After all, we live in the culture that actually interprets "Love your neighbor as yourself" to mean that we should love ourselves first, the absolute opposite of what Jesus plainly meant.

So don't bother writing down your specious arguments, or if you do, don't send them to me. Because, you see, I'm actually a Christian, and so I don't feel any need to twist scripture until it justifies heartless and stupid policies.

You see, like Rick Perry, I actually believe that Jesus meant it when he said, "I am the way," and that his Way includes "suffer little children to come unto me" and "it were better for him that a millstone were hanged about his neck, and he cast into the sea, than that he should offend one of these little ones" (Luke 17:2).

If you really believe America is or should be a Christian nation, why not start with how we treat the children of strangers who sojourn among us -- even if their parents didn't get permission before coming here and working hard to sustain our economy?

It's just weird that Republicans are dumping a candidate that I detest -- because of the one thing he ever said that I think makes perfect sense.

There's much that I loathe about the Democratic Party today.
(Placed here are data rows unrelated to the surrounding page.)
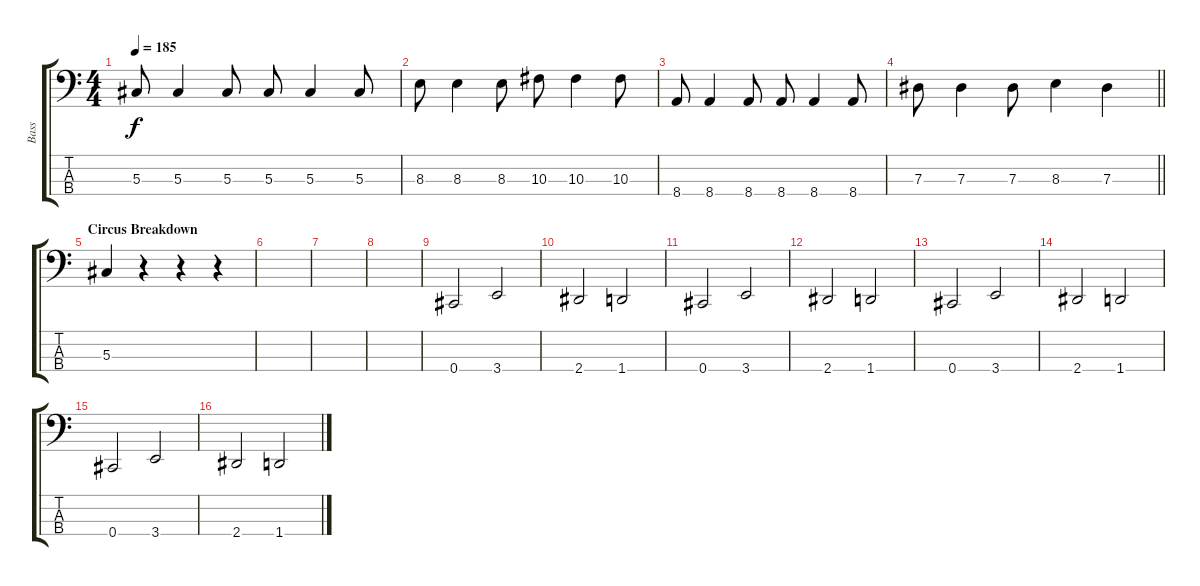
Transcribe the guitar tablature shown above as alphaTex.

\track ("Bass" "Bass") {instrument electricbassfinger}
\staff {score tabs}
\tuning (Gb2 Db2 Ab1 Db1) {hide}
\ts (4 4)
\tempo 185
\clef f4
\ks c
5.3.8{dy f} 5.3.4 5.3.8 5.3.8 5.3.4 5.3.8 |
8.3.8 8.3.4 8.3.8 10.3.8 10.3.4 10.3.8 |
8.4.8 8.4.4 8.4.8 8.4.8 8.4.4 8.4.8 |
\barLineRight lightlight
7.3.8 7.3.4 7.3.8 8.3.4 7.3.4 |
\section ("" "Circus Breakdown")
5.3.4 r.4 r.4 r.4 |
|
|
|
0.4.2 3.4.2 |
2.4.2 1.4.2 |
0.4.2 3.4.2 |
2.4.2 1.4.2 |
0.4.2 3.4.2 |
2.4.2 1.4.2 |
0.4.2 3.4.2 |
2.4.2 1.4.2
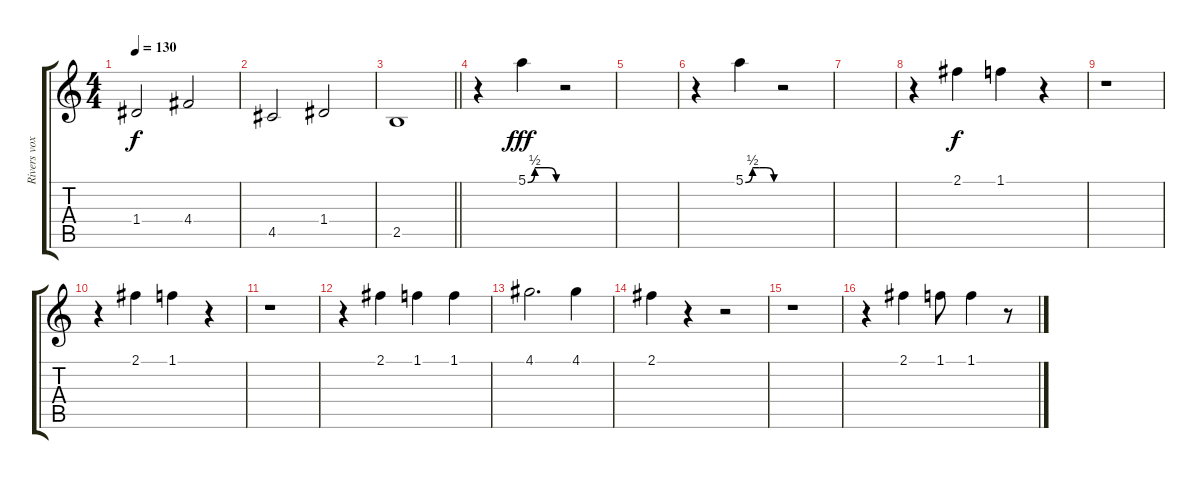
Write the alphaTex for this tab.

\track ("Rivers vox" "Rivers vox") {instrument fretlessbass}
\staff {score tabs}
\tuning (E4 B3 G3 D3 A2 E2) {hide}
\ts (4 4)
\tempo 130
\clef g2
\ks c
1.4.2{dy f} 4.4.2 |
4.5.2 1.4.2 |
\barLineRight lightlight
2.5.1 |
r.4 5.1{be (custom 0 0 15 2 30 2 45 2 60 0)}.4{dy fff instrument overdrivenguitar} r.2 |
|
r.4 5.1{be (custom 0 0 15 2 30 2 45 2 60 0)}.4 r.2 |
|
r.4 2.1.4{dy f} 1.1.4 r.4 |
r.1 |
r.4 2.1.4 1.1.4 r.4 |
r.1 |
r.4 2.1.4 1.1.4 1.1.4 |
4.1.2{d} 4.1.4 |
2.1.4 r.4 r.2 |
r.1 |
r.4 2.1.4 1.1.8 1.1.4 r.8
But when I think of changing parties, I have only to look at the Republican Party to remember why I became a Democrat back in the days when Daniel Patrick Moynihan was the Democrats' best thinker.

Sadly, dead as he is, Moynihan is still the Democrats' best thinker. But at moments like this, I have a hard time believing that the Republican Party is any smarter.

Oh, wait -- Governor Christie decided to keep his word and let his duty to his state take precedence over ambition. And Paul Ryan and John Boehner are staying in Congress.

There are Republicans with good sense. They're just not running for President.